WRIGHT WAY: Enduring a hostile world
by WILLIAM WRIGHT
Aug 07, 2013 | 4150 views | 0 0 comments | 234 234 recommendations | email to a friend | print
There is no question that we live in a world with violence and hostility all around us. The injustice we read about and watch on the news makes many people angry.

As tensions mount over concerns about the economy, social and racial injustice, and governments not meeting the needs of the people, it only takes one false move — one wrong comment — to be at the center of a violent altercation.

This is true not only in public, but inside one’s own home. According to the National Domestic Violence Hotline, each day, more than 600 calls are received to escape family violence.

Statistics on domestic violence reveal every 9 seconds in the U.S. a woman is assaulted or beaten, making it the leading cause of injury to women — more than car accidents, muggings and rapes combined.

In one study on domestic violence at the University of Florida, Dr. Angela Gover, a UF criminologist, said, “We’re seeing women in relationships acting differently nowadays than we have in the past. The nature of criminality has been changing for females and this change is reflected in intimate relationships as well.”

An online article in Psychology Today about living with an angry partner, stated, “The biggest challenge of living with a resentful or angry person is to keep from becoming one yourself. The high contagion and reactivity of resentment and anger are likely to make you into someone you are not. The second biggest challenge, should you decide to stay in a relationship with a resentful or angry person is getting him or her to change.”

The article, by Steven Stosny, concluded by stating, “Because your partner cannot recover without developing greater compassion, the most compassionate thing for you to do is insist that he or she treat you with the value and respect you deserve, if you are to stay in the relationship. You are most humane when you model compassion and insist that your partner do the same.”

Management consultant Margaret J. Wheatley said, “When we can lay down our fear and anger and choose responses other than aggression, we create the conditions for bringing out the best in us humans.”

Who better could advise an angry world on how to “create the conditions for bringing out the best in us humans” than God Himself?

To survive an angry world, millions of people start the day and end their night by approaching God in prayer and asking for guidance, direction and peace.

Philippians 4:6-7 says, “Don’t worry about anything, but pray about everything. With thankful hearts offer up your prayers and requests to God. Then, because you belong to Christ Jesus, God will bless you with peace that no one can completely understand. And this peace will control the way you think and feel.” — Contemporary English Version.

Have you kept praying for this peace from God? Ask Him to help you act in harmony with your prayers. Then too, why not turn the odds in your favor by incorporating some expert advise on controlling anger? Here are a few anger management tips from mayoclinic.com:

1: Take a timeout: Before reacting to a tense situation, take a few moments to breathe deeply and count to 10. Slowing down can help defuse your temper. If necessary, take a break from the person or situation until your frustration subsides a bit.
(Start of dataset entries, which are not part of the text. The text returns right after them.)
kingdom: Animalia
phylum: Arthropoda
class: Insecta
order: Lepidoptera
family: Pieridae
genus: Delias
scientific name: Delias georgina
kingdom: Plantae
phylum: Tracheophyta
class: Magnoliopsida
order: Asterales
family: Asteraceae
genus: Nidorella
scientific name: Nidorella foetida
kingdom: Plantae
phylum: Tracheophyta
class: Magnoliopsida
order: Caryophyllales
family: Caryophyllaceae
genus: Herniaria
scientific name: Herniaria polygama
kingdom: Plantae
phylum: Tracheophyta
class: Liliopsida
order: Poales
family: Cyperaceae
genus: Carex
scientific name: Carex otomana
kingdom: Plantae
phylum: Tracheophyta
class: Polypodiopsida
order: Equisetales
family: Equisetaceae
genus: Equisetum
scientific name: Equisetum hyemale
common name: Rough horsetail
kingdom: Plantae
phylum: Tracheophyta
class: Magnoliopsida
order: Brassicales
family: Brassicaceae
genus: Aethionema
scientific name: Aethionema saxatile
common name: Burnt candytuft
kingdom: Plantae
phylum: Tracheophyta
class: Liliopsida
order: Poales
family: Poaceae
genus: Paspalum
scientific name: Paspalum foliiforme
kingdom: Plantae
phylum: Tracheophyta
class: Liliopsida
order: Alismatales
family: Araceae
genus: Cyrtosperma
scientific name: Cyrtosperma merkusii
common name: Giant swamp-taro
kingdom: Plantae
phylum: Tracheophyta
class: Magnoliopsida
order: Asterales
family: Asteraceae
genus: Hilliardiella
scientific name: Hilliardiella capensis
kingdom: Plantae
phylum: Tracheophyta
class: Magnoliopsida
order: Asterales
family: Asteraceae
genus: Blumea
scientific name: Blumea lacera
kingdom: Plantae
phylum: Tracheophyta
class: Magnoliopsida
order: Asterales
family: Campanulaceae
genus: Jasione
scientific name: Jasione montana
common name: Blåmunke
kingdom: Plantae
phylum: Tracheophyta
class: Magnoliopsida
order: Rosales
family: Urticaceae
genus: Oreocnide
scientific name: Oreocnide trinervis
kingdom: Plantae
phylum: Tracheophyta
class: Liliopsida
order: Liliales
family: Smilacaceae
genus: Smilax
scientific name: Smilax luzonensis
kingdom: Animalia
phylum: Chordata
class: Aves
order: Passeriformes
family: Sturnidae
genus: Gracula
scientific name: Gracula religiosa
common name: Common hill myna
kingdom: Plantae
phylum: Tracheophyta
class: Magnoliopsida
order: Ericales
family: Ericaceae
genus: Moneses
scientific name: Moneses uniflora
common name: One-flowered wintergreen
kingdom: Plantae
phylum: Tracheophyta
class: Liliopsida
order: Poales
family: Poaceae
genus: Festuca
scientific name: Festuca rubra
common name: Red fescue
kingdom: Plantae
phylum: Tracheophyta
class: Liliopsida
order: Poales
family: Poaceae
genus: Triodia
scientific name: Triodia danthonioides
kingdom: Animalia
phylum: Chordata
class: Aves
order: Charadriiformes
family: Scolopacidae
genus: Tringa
2: Get some exercise: If you feel your anger escalating, go for a brisk walk or run, or spend some time doing other favorite physical activities. Physical activity stimulates various brain chemicals that can leave you feeling happier and more relaxed than you were before you worked out.

3: Think before you speak: In the heat of the moment, it’s easy to say something you’ll later regret. Take a few moments to collect your thoughts before saying anything — and allow others in the situation to do the same.

4: Identify potential solutions: Instead of focusing on what made you mad, work on resolving the issue at hand. Remind yourself that anger won’t fix anything, and might only make it worse.

5: Use humor to release tension: Lightening up can help diffuse tension. Don’t use sarcasm, though — it can hurt feelings and make things worse.

6: Practice relaxation skills: When your temper flares, practice deep-breathing exercises. You might also listen to music, write in a journal, exercise or read the Bible.

7: Know when to seek help: Consider seeking help for anger issues if your anger seems out of control, causes you to do things you regret or hurts those around you.

Yes. We live in an angry world. It’s all around us. But it doesn’t have to be inside of us. Even if it is, it doesn’t have to manifest itself in violent actions or hostile words.

As Psalms 4:4 says, "Don’t sin by letting anger control you. Think about it overnight and remain silent." — New Living Translation.

Instead, God's Word at Ephesians 4:31-32 recommends, “Let all malicious bitterness and anger and wrath and screaming and abusive speech be taken away from you along with all badness. But become kind to one another, tenderly compassionate, freely forgiving one another just as God also by Christ freely forgave you.” — New World Translation.

In an angry world Christians are wise to be ever mindful of 1Corinthians 7:15: “God hath called us to peace.” — King James Version.